Currently, most data warehouses are built on the basis of relational databases, and the storage of the final data is managed by the database system. In the design of this data warehouse, MSSQLServer2000 and its component analysis servers are selected as the database and data warehouse management system. The data warehouse is logically multidimensional, but in the physical storage of its multidimensional data sets can be stored in relationalonlineanalyticalprocessing(ROLAP), multidimensionalonlineanalyticalprocessing( multidimensionalonlineanalyticalprocessing, MOLAP) and hybridonlineanalyticalprocessing, HOLAP.

In this data warehouse, the storage of multidimensional datasets choose the HOLAP method, that is, the basic data is retained in the original relational database, while the aggregates are stored in the multidimensional structure on the analysis server, which not only avoids duplication of data, but also improves the query performance (because aggregates are stored in the multidimensional dataset), and has a greater impact on the performance of the data only in the case of frequent access to the detailed data.

3 Implementation

For this online bookstore, this data warehouse implementation is based on the MSSQLServer2000 platform. Through the DTS service in SQLServer, and supplemented with VBScript to realize the ETL process of importing source data into the data warehouse; through AnalysisServices to build multi-dimensional datasets, to realize the OLAP operation, to support multi-dimensional query yuanda type (multidimensionalexpression, MDX) query, and through the automatic construction of MDX statements. And by automatically constructing MDX statements, it realizes OLAP operations such as up-scrolling, down-drilling, slicing, dicing, rotating and so on.

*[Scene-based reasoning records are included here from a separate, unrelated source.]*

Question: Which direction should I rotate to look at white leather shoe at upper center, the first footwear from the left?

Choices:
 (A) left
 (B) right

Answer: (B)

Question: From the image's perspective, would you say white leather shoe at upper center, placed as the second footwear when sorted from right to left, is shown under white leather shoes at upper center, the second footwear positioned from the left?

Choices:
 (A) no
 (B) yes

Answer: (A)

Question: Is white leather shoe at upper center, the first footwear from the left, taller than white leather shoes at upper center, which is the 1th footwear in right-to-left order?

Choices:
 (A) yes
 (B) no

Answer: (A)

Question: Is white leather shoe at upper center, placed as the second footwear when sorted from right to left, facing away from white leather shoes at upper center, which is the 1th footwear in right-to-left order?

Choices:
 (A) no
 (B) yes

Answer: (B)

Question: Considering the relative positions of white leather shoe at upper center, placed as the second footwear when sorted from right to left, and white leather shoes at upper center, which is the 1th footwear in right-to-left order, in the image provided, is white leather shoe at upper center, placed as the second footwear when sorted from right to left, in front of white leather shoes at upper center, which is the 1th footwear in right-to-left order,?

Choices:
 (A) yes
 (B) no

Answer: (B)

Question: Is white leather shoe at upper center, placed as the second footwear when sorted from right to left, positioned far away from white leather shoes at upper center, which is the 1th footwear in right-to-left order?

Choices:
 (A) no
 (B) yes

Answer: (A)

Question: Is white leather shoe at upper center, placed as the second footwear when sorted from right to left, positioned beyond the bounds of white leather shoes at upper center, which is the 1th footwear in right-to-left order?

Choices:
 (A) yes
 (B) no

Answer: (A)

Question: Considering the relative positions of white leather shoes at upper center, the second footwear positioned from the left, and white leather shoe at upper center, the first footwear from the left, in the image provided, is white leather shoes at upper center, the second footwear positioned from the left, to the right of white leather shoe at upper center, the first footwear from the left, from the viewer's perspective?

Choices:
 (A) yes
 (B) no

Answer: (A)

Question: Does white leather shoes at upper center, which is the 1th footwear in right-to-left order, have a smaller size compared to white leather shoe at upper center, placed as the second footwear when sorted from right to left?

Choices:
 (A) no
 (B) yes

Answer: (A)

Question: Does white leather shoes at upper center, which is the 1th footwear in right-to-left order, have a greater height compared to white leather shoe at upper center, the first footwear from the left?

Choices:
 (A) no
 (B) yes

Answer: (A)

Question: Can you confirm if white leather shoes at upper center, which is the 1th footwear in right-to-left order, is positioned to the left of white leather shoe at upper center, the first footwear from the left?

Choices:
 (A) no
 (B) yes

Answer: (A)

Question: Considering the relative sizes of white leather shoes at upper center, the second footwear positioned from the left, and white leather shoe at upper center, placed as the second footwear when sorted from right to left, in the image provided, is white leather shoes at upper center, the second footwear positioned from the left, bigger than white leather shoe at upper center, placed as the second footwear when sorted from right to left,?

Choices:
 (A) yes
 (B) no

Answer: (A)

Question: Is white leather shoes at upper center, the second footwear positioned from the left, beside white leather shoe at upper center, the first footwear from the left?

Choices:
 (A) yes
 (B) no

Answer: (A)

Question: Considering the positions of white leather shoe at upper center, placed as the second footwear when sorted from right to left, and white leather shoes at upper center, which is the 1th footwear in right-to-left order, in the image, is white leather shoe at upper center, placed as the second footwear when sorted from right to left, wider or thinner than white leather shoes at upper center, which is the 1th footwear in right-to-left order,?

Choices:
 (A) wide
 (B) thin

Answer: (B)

The customer information data warehouse*** contains four themes, customer development, customer purchase, product and marketing, and an example of OLAP analysis for the customer purchase theme. In it, users can analyze 5 metrics of customer purchase quantity, amount, cost, profit and average unit price from 11 dimensions of customer location, age group, gender, marital status, occupation, annual income tier, membership star rating, book 1 by content, book 1 by publisher, book 1 by form of existence and time***.

In addition, using the pivot table service provided by AnalysisServices, users can use VB or other languages to develop their own front-end data presentation program, you can also directly use the existing tools, such as MSOffice suite of Excel, Access, to achieve the multi-dimensional data set of data presentation capabilities, so that you can easily Get a variety of statistical reports and analytical graphics. Using Excel to show the profit analysis of the purchase of different types of books by customers of different age groups in 2005.